Inside a freezer at the Cockrell School of Engineering at the University of Texas at Austin is a collection of wastewater samples, drawn from the city's two major treatment plants over the last month.
They're stashed away while a team of researchers finalizes their procedure for analyzing them. The goal? To measure the concentration of COVID-19 in the city's domestic wastewater in the hopes of detecting outbreaks sooner.
"Everybody has to flush," Associate Professor Dr. Mary Jo Kirisits told Austonia. "Everybody is contributing their sample on a daily basis."
The practice of studying waste
Kirisits, along with colleagues from the Cockrell School and the Texas Advanced Computing Lab, is working on the study, which was commissioned by Austin Water and is scheduled to run until June 2021.
The water utility is collecting samples three days a week, sometimes multiple times per day, for the researchers to analyze; they will share their results with Austin Public Health.
This type of wastewater analysis isn't new.
"Certainly looking and analyzing wastewater is something that has been done historically for other diseases where vehicles of transmission are being shed by feces," Kirisits said, adding that it continues to be used to detect polio in other countries.
Now research groups worldwide are applying the technique to monitor the spread of COVID-19.
Studies show that the viral RNA can appear in feces within three days of infection, which is much sooner than it takes symptoms to appear in some patients or for local hospital rates to reflect an uptick, according to an April report from the journal Nature.
Local health officials often lament this lag time between when an outbreak occurs and when it is reflected in test results or hospital admission rates.
But the hope is that this wastewater study can function as a kind of warning system, alerting researchers to any COVID-19 resurgences in the coming months. "If [cases] do start to uptick," Kirisits said, "we're going to be able to see that before the cases start arriving in the hospital."
How it helps contain a pandemic
Preparing the coolers.(Mary Jo Kirisitis)
The sooner researchers—and Austin Public Health officials—learn of an outbreak, the sooner they can act to contain it.

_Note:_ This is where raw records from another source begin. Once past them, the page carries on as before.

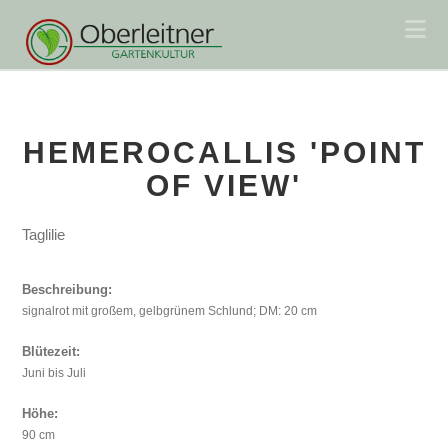
Na
HEMEROCALLIS 'POINT
OF VIEW'
Taglilie
Beschreibung:
signalrot mit großem, gelbgrünem Schlund; DM: 20 cm
Blütezeit:
Juni bis Juli
Höhe:
90 cm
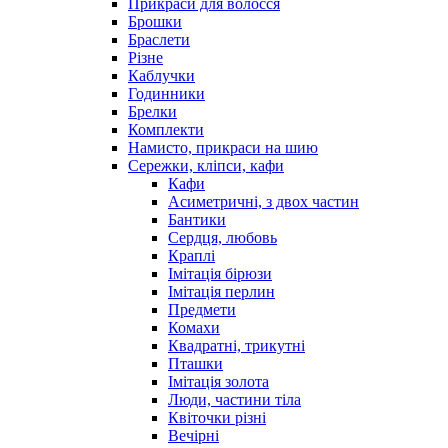
Прикраси для волосся
Брошки
Браслети
Різне
Каблучки
Годинники
Брелки
Комплекти
Намисто, прикраси на шию
Сережки, кліпси, кафи
Кафи
Асиметричні, з двох частин
Бантики
Сердця, любовь
Краплі
Імітація бірюзи
Імітація перлин
Предмети
Комахи
Квадратні, трикутні
Пташки
Імітація золота
Люди, частини тіла
Квіточки різні
Вечірні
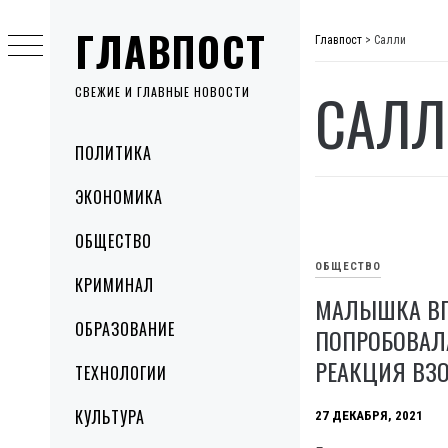
Skip
ГЛАВПОСТ
to
Главпост
>
Салли
content
САЛЛ
СВЕЖИЕ И ГЛАВНЫЕ НОВОСТИ
Primary
ПОЛИТИКА
Menu
ЭКОНОМИКА
ОБЩЕСТВО
ОБЩЕСТВО
КРИМИНАЛ
МАЛЫШКА В
ОБРАЗОВАНИЕ
ПОПРОБОВАЛА
РЕАКЦИЯ ВЗО
ТЕХНОЛОГИИ
КУЛЬТУРА
27 ДЕКАБРЯ, 2021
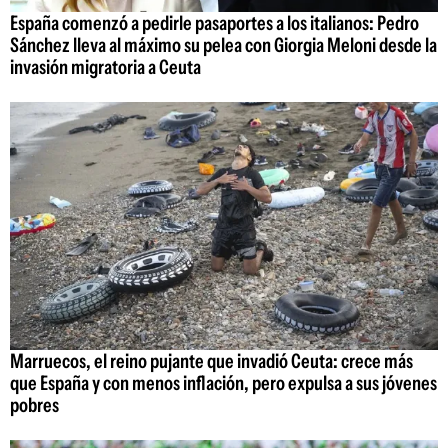
España comenzó a pedirle pasaportes a los italianos: Pedro
Sánchez lleva al máximo su pelea con Giorgia Meloni desde la
invasión migratoria a Ceuta
Marruecos, el reino pujante que invadió Ceuta: crece más
que España y con menos inflación, pero expulsa a sus jóvenes
pobres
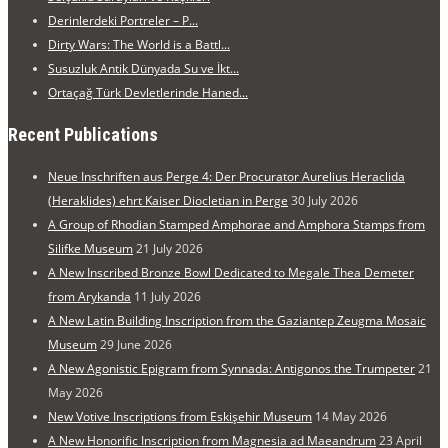
Derinlerdeki Portreler – P...
Dirty Wars: The World is a Battl...
Susuzluk Antik Dünyada Su ve İkt...
Ortaçağ Türk Devletlerinde Haned...
Recent Publications
Neue Inschriften aus Perge 4: Der Procurator Aurelius Heraclida
(Heraklides) ehrt Kaiser Diocletian in Perge
30 July 2026
A Group of Rhodian Stamped Amphorae and Amphora Stamps from
Silifke Museum
21 July 2026
A New Inscribed Bronze Bowl Dedicated to Megale Thea Demeter
from Arykanda
11 July 2026
A New Latin Building Inscription from the Gaziantep Zeugma Mosaic
Museum
29 June 2026
A New Agonistic Epigram from Synnada: Antigonos the Trumpeter
21
May 2026
New Votive Inscriptions from Eskişehir Museum
14 May 2026
A New Honorific Inscription from Magnesia ad Maeandrum
23 April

"If we find a hotspot in a part of Austin that hasn't been on the radar screen—because maybe people aren't getting tested in that area for whatever reason—we can say, 'Hey, maybe we need to increase the education about social distancing or mask wearing or hand washing in that area,'" Kirisits said. "Maybe we need to deploy more testing resources to that area."
Ideally, researchers will also be able to refine the sampling process by deploying autosamplers at different locations around Austin—such as inside a manhole—to help pinpoint where outbreaks may be occurring.
Relying on samples from the treatment plants, as is currently the case, means researchers can only know if an outbreak is occurring in the area served by one of the two treatment plants, each of which serves around half a million people.
"Really the point that we're at right now is to use this [COVID-19 concentration metric] to understand what's happening temporarily in our sewersheds here in Austin," Kirisits said. "It's going to be great when we get to the point that [it] is really coming down and it's below our detection limit."